Only a few weeks after a naked unarmed Black man was fatally shot by police officers in DeKalb County, another unarmed Black man in Georgia has fallen victim to what some have already deemed excessive use of force by police.
Nicholas Taft Thomas, 23, was fatally shot on Tuesday by a police officer in Smyrna. Officers on the scene claimed he tried to run them over with his vehicle when they arrived at the Goodyear Tire where he worked to serve a felony probation violation warrant from Clayton County.
The only details anyone can be sure of at this point are that officers fired at Thomas’s vehicle and killed him.
Why the officers fired, how many shots were fired, where they fired and many other details surrounding the incident are murky.
Conflicting reports by both police officers and alleged eyewitnesses are leaving the details even further shrouded in a cloud of mystery.
It’s a story that the Black community has become painfully used to whenever a Black man is killed by law enforcement—police officers refuse to discuss the most important details and eye witnesses insist police claims of self-defense are completely unsubstantiated.
In Thomas’ case, two different reports have emerged about where the officers were in relation to the vehicle that they initially claimed was speeding towards them when one officer opened fire.
The Smyrna officers involved claimed they feared for their life because Thomas was driving his Maserati “directly at them.”
Smyrna police Sgt. Ed Cason supported the claims, telling The Marietta Daily Journal that the officers “were in fear for their lives and shot rounds into the vehicle, killing the suspect.”
In an emailed statement to the Atlanta Journal Constitution, however, Cason’s version of events creates a scene where officers wouldn’t have been standing in the vehicle’s path when they fired.

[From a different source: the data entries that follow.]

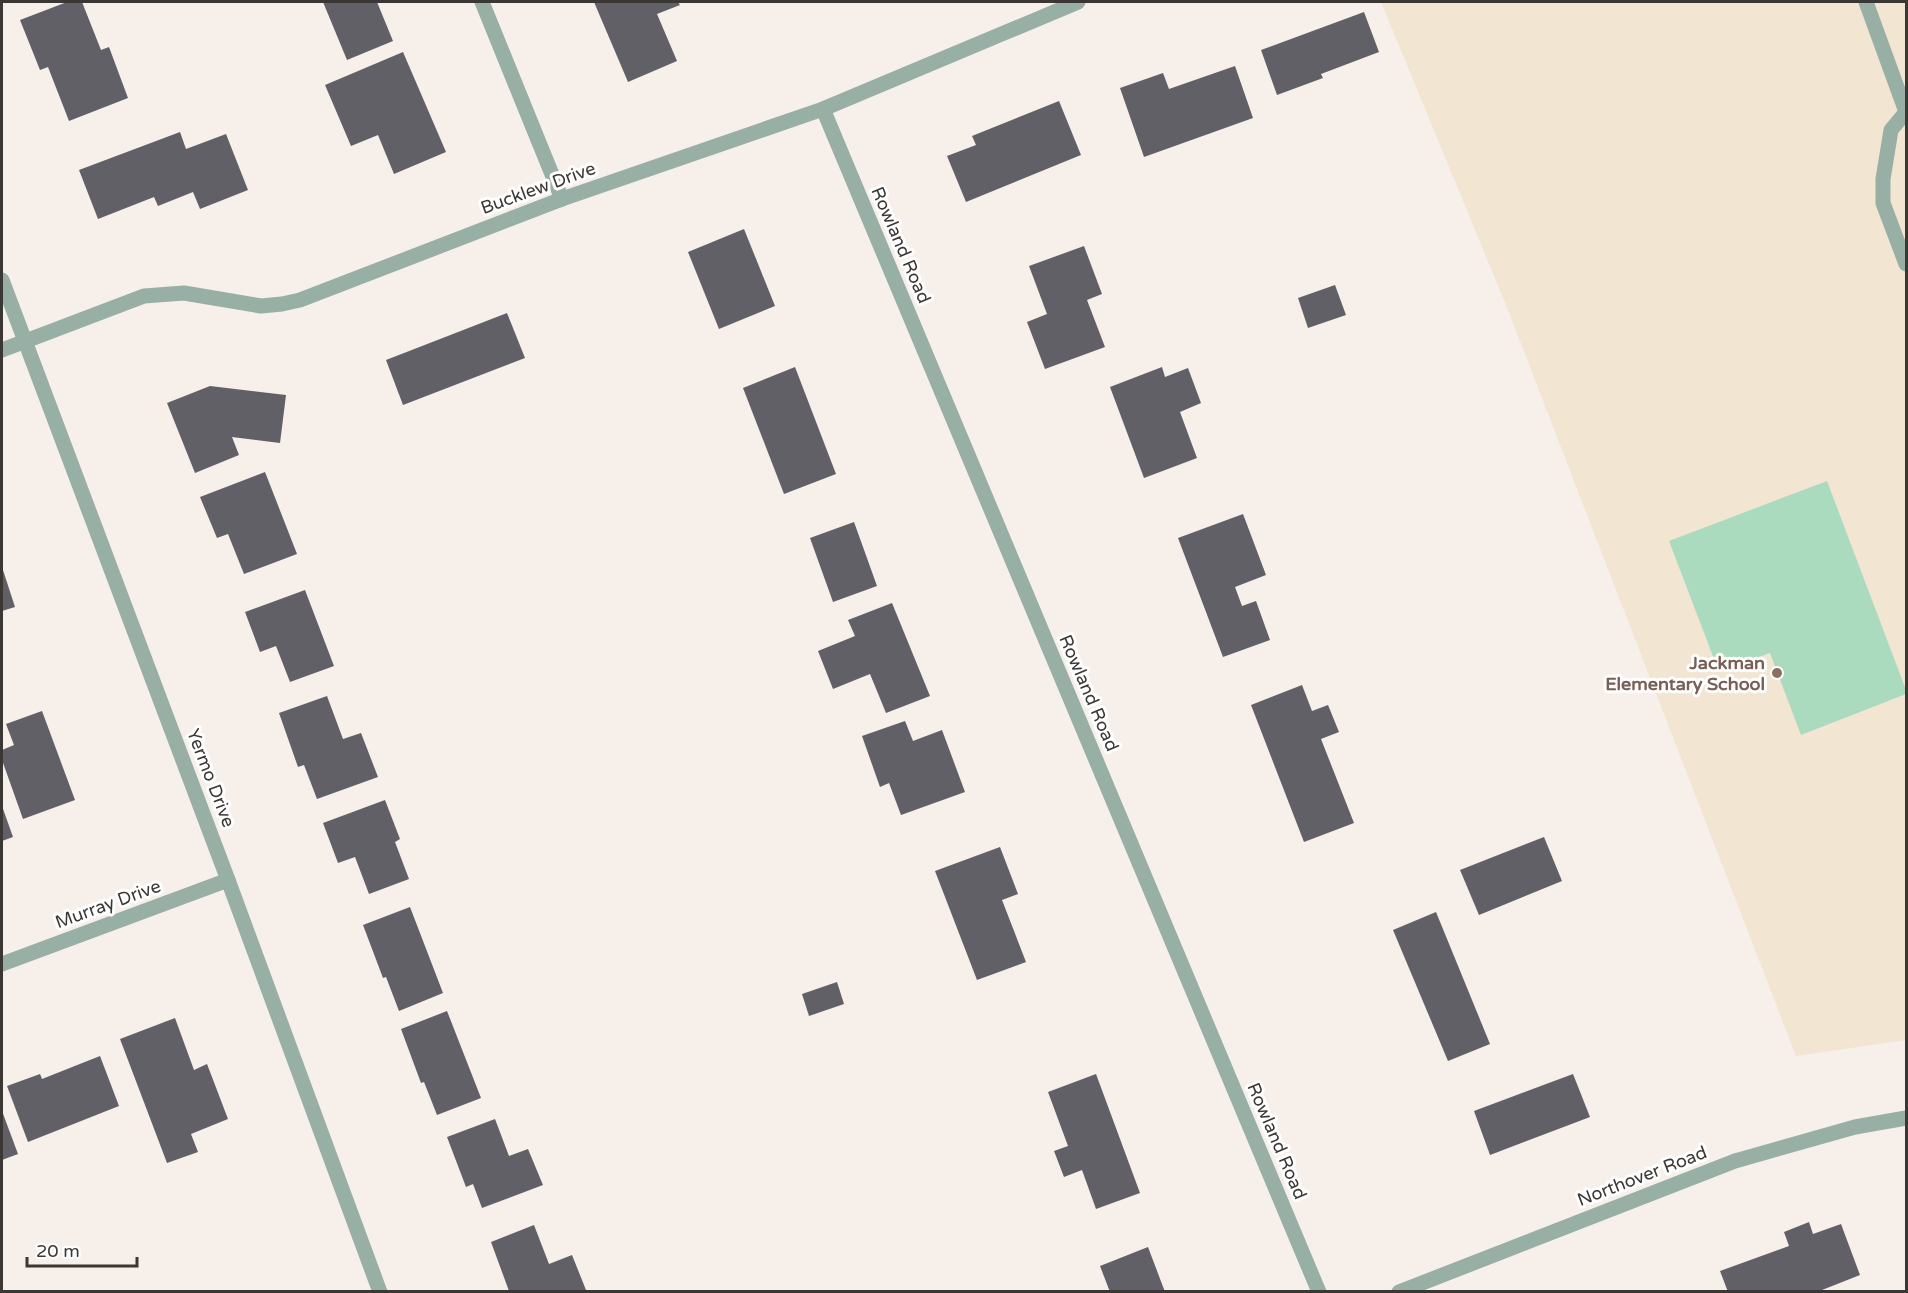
<svg xmlns="http://www.w3.org/2000/svg" width="1908" height="1293" font-family="'Varela Round',sans-serif">
<style>
.education{fill:#f2e5d1}
.green{fill:#aadbbe}
.building{fill:#616067}
.lines{fill:none;stroke-linecap:round;stroke-linejoin:round}
.minor{stroke:#97afa5;stroke-width:15}
.education-dot{fill:#8d6e63;stroke:#fefefe;stroke-width:2}
.labels{text-anchor:middle;stroke-width:6;stroke-linejoin:round;paint-order:stroke}
.street-label{font-size:18px;fill:#3a3735;stroke:#fefefe}
.education-label{font-size:18px;font-weight:bold;fill:#785e54;stroke:#fefefe;text-anchor:end}
</style>
<rect width="100%" height="100%" fill="#f7efea"/>
<polygon class="education" points="1381,2 1906,2 1906,1040 1796,1056 1506,305"/>
<polygon class="green" points="1827,481 1906,690 1906,694 1801,735 1770,653 1719,672 1669,541"/>
<g class="building">
<polygon points="67,2 82,2 101,50 109,47 128,98 69,121 48,67 40,70 20,20"/>
<polygon points="323,2 377,2 393,41 347,60"/>
<polygon points="594,2 678,2 680,5 657,14 677,61 628,82"/>
<polygon points="1364,12 1379,52 1321,74 1323,78 1277,95 1261,50"/>
<polygon points="403,52 446,152 394,174 378,135 351,146 325,85"/>
<polygon points="1235,66 1253,118 1144,157 1120,88 1163,73 1169,89"/>
<polygon points="1059,101 1081,155 966,202 947,156 976,145 972,136"/>
<polygon points="180,132 186,149 226,134 248,190 200,209 193,192 158,206 154,197 98,219 79,170"/>
<polygon points="744,229 775,306 719,329 688,252"/>
<polygon points="1084,246 1102,294 1087,300 1105,347 1045,369 1027,322 1047,314 1029,266"/>
<polygon points="1335,285 1346,315 1308,328 1298,298"/>
<polygon points="507,313 525,358 403,405 386,360"/>
<polygon points="795,367 836,474 784,494 743,388"/>
<polygon points="1162,367 1165,377 1188,368 1201,403 1180,412 1197,458 1144,478 1110,387"/>
<polygon points="210,386 286,395 280,443 232,437 239,455 195,473 167,403"/>
<polygon points="265,472 297,554 244,574 228,534 217,538 200,497"/>
<polygon points="1243,514 1266,575 1235,587 1242,606 1256,601 1270,640 1223,657 1178,538"/>
<polygon points="854,522 877,586 833,602 810,538"/>
<polygon points="2,567 15,607 2,611"/>
<polygon points="305,590 334,666 290,682 276,646 260,652 245,612"/>
<polygon points="892,603 930,696 886,713 870,674 833,689 818,651 855,636 848,620"/>
<polygon points="1302,685 1312,711 1328,705 1339,732 1321,739 1354,823 1304,842 1251,705"/>
<polygon points="327,696 343,739 361,733 378,777 317,799 304,765 298,767 279,713"/>
<polygon points="42,711 75,800 23,819 2,760 2,750 14,745 6,724"/>
<polygon points="905,721 913,741 942,730 965,792 901,815 889,783 880,787 862,736"/>
<polygon points="385,800 400,839 395,842 409,879 369,894 355,857 338,863 323,823"/>
<polygon points="2,806 13,837 2,841"/>
<polygon points="1544,837 1562,881 1479,915 1460,870"/>
<polygon points="1000,847 1018,894 1002,900 1026,962 977,980 935,871"/>
<polygon points="410,907 443,993 399,1011 386,977 383,978 363,925"/>
<polygon points="1436,912 1490,1044 1448,1061 1393,930"/>
<polygon points="837,982 844,1004 809,1016 802,994"/>
<polygon points="447,1011 481,1098 437,1115 424,1082 421,1083 401,1029"/>
<polygon points="175,1018 194,1070 207,1064 228,1119 191,1134 198,1152 167,1163 120,1039"/>
<polygon points="100,1056 119,1106 28,1142 7,1086 40,1074 42,1079"/>
<polygon points="1096,1074 1140,1193 1096,1209 1082,1170 1064,1177 1054,1151 1068,1146 1048,1092"/>
<polygon points="1573,1074 1590,1117 1490,1155 1474,1111"/>
<polygon points="2,1111 18,1154 2,1160"/>
<polygon points="495,1119 509,1156 528,1149 543,1185 482,1208 473,1184 466,1187 447,1137"/>
<polygon points="1809,1222 1813,1234 1841,1224 1860,1275 1817,1292 1728,1292 1720,1271 1789,1246 1784,1232"/>
<polygon points="534,1225 549,1264 572,1255 586,1290 509,1291 491,1242"/>
<polygon points="1148,1247 1165,1292 1110,1292 1100,1266"/>
</g>
<g class="lines">
<g class="minor">
<polyline points="482,2 562,199"/>
<polyline points="1866,2 1906,112 1891,130 1883,179 1883,203 1906,264"/>
<polyline points="823,109 1319,1292"/>
<polyline points="2,280 228,880 380,1292"/>
<polyline points="2,350 144,296 184,293 261,306 282,304 300,300 562,199 823,109 1078,2"/>
<polyline points="2,964 228,880"/>
<polyline points="1399,1292 1735,1161 1855,1127 1906,1118"/>
</g>
</g>
<circle class="education-dot" cx="1777" cy="673" r="6"/>
<g class="labels">
<g class="street-label">
<text transform="translate(538 188) rotate(-20)" y="6">Bucklew Drive</text>
<text transform="translate(901 245) rotate(67)" y="6">Rowland Road</text>
<text transform="translate(1089 693) rotate(67)" y="6">Rowland Road</text>
<text transform="translate(211 778) rotate(69)" y="6">Yermo Drive</text>
<text transform="translate(108 904) rotate(-20)" y="6">Murray Drive</text>
<text transform="translate(1277 1141) rotate(67)" y="6">Rowland Road</text>
<text transform="translate(1642 1176) rotate(-21)" y="6">Northover Road</text>
</g>
<g class="education-label">
<text x="1765" y="669">Jackman<tspan x="1765" dy="21">Elementary School</tspan></text>
</g>
</g>
<rect width="1908" height="1293" fill="none" stroke="#3a3735" stroke-width="6"/>
<path d="M27 1257v9h110v-9" fill="none" stroke="#3a3735" stroke-width="3"/>
<text x="36" y="1257" font-size="18" fill="#3a3735" stroke="#fefefe" stroke-width="4.5" paint-order="stroke">20 m</text>
</svg>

“Due to heavy window tint on the vehicle, officers could not see into the car,” he wrote, according to the AJC. “Thus, the officers used less than lethal bean bag rounds in an attempt to break out the passenger side window and look into the car.”
It is unclear if this attempt was what led to Thomas being fatally shot, but witnesses who claimed to have seen the entire incident unfold said one thing is certain.
They claim the officers were not at any risk of being run over when Thomas was fatally shot.
“The car was not moving when they began to shoot at him,” Brittany Eustache, who was inside the Goodyear when the shooting happened, told WSB-TV. “The car had been stopped. He hit a curb. He couldn’t go any further.”
It adds to a number of accounts that claim Thomas was trying to jump a curb with the vehicle to get away from police—an action that’s illegal but wouldn’t necessarily warrant the use of deadly force.
“He was jumping the curve trying to get away, which I know is illegal, but he didn’t kill anybody,” Thomas’ father told Channel 2 Action News. “And from what I knew, he’s not under a criminal warrant for murder, he’s not that type of kid.”
Despite police claiming they were at risk of being run over when they fired, images of the car after the incident reveal bullet holes all along the side of the vehicle while the front of the car had much less damage. For many, this alone is a reason to question whether or not the suspect was truly driving his car towards the officers when eyewitnesses say his car had already been immobilized.
These are the type of details that could provide much more clarity into the case if law enforcement officials were willing to confirm the officers’ account.
In an email to Fox News, Cason actually refused to give details about whether or not the car was driving towards officers or discuss details about where the bullets hit the vehicle.
The Smyrna Police Department’s policy called for the officer who fired to be placed on administrative leave but Cason has declined to release that officer’s identity.
As the officers exemplify yet another case of lack of transparency from police following fatal shootings, there has been no hesitancy to highlight the suspect’s criminal past.
There has been a great amount of focus placed on previous charges that suggest Thomas had accelerated a vehicle towards police officers in the past along with a series of other unrelated run-ins with the law in previous years.
Of course, recent events would prove that a criminal history is no indicator of whether or not a Black man is liable to be gunned down by police.
The family of another unarmed, Black man in Georgia has recently launched their own investigation into the killing of U.S. Air Force veteran Anthony Hill.
Hill was completely nude when officers shot him and yet again put forth claims of self-defense.
Hill’s family said they simply want to “find the truth” and figure out why their loved one, who suffered from bi-polar disorder, was killed by police when it was incredibly obvious that he was unarmed.
Officers said Hill began charging at them and refused orders to stop when they shot him, immediately causing the community to question why non-lethal force wasn’t used instead.
In addition the family’s own investigation, the Georgia Bureau of Investigation is also looking into the matter.